I'd call the Macs "pure solid" machines, or as close as I can reasonably get. The ThinkPad is decent and the weirdness with it is really my fault.

Like everything else, your experience may vary.


I reboot once a month, so that it reboots at all.

Despite using Arch Linux, and weekly "upgrade everything".

I know it isn't everyone's experience, but I was exceedingly choosey about the hardware that went into my machine, so that I could do this.

The only problem I've had in the last two years, was an incompatibility between ocaml and fish shell, which eliminated my PATH. Unfortunate, but an issue on the ocaml side of things. A big problem, for certain, but two years of bleeding edge updates, and that's it.


Mostly the same experience, running Debian Unstable on my X201. Keeping a simple environment (AwesomeWM and urxvt, rather than Gnome or KDE; dhcpcd, rather than NetworkManager) probably helps. I put it to sleep every day, often multiple times, and it never fails to come up, connect to Wifi, etc.


If you upgrade Arch without rebooting, don't you get messed up by losing unloaded kernel modules (because Arch doesn't keep old kernels)?


Hasn't been an issue yet.

But it ever does, I'll probably adopt and adapt one of the solutions from this thread [0].

[0] https://www.reddit.com/r/archlinux/comments/4zrsc3/keep_your...


Oh, excellent; thank you. I mentioned it because this has bitten me, so I'll want to use that fix.

Fun story: for $REASONS, I have an Arch system with root on btrfs and /boot on ext4, and it doesn't usually have the boot partition mounted (it's a poorly done mutiboot issue). I recently discovered that this means if I forget to mount boot before updating I get stuck with no loaded drivers to mount /boot :) Thankfully kexec worked, but I'd like to not need to do that:)

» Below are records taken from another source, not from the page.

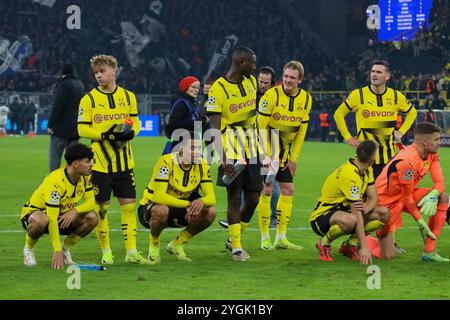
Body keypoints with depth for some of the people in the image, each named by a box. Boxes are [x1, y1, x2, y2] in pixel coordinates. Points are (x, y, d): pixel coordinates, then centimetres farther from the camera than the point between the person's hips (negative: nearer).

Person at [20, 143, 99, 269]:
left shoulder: (85, 177, -11)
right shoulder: (55, 181, -33)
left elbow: (91, 202, -9)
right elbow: (52, 218, -35)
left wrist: (75, 211, -32)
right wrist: (57, 251, -38)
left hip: (64, 215, 6)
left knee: (92, 218, -19)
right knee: (41, 221, -43)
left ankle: (66, 248, 2)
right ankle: (28, 248, -10)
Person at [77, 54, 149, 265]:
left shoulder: (128, 97, 8)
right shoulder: (89, 99, -2)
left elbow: (136, 122, 12)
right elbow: (82, 129, -5)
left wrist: (131, 133, -11)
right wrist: (105, 134, -18)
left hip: (124, 161, 3)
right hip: (100, 161, -3)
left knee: (129, 205, 0)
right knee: (101, 207, 0)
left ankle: (131, 252, 4)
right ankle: (106, 252, 12)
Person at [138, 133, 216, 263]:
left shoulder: (202, 166, -8)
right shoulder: (167, 162, -26)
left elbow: (211, 197, -13)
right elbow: (158, 196, -34)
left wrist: (201, 201, -39)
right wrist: (186, 204, -46)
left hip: (178, 209, 6)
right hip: (151, 206, -6)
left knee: (210, 212, -17)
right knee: (162, 211, -41)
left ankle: (177, 244, 4)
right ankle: (154, 246, -9)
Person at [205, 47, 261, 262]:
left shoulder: (251, 82, 9)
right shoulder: (218, 89, -12)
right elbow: (214, 128, -14)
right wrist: (223, 159, -21)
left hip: (251, 149, 6)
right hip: (231, 150, -6)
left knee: (253, 198, 5)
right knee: (234, 198, -4)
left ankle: (233, 239, 22)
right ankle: (236, 248, 3)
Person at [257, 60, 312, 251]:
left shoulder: (306, 99, -1)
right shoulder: (271, 95, -17)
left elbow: (301, 130, 5)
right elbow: (261, 126, -15)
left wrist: (294, 158, 2)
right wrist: (265, 155, -18)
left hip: (285, 152, 6)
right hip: (266, 150, -6)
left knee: (288, 190, 4)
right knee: (267, 190, -8)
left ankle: (281, 238, 11)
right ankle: (265, 238, 0)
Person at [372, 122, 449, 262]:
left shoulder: (431, 155, -3)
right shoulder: (407, 161, -29)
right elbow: (407, 198, -23)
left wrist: (433, 196, -26)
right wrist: (421, 223, -19)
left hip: (406, 194, 9)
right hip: (386, 200, -9)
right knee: (388, 255, -14)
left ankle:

Yeah, but probably not on a developers laptop. Even my mac does an occasional BSOD (aka kernel panic).

That said, multiple times a week is very silly. Once a month would probably top out my personal tolerance for similar bugs.


My Macs have an uptime in months. Sometimes I have to restart a process, but needing to restart the machine is exceedingly rare outside of the normal security update related reboots.

Over the years I have given quite a few presentations to customers and at public talks. None of my machines ever let me down.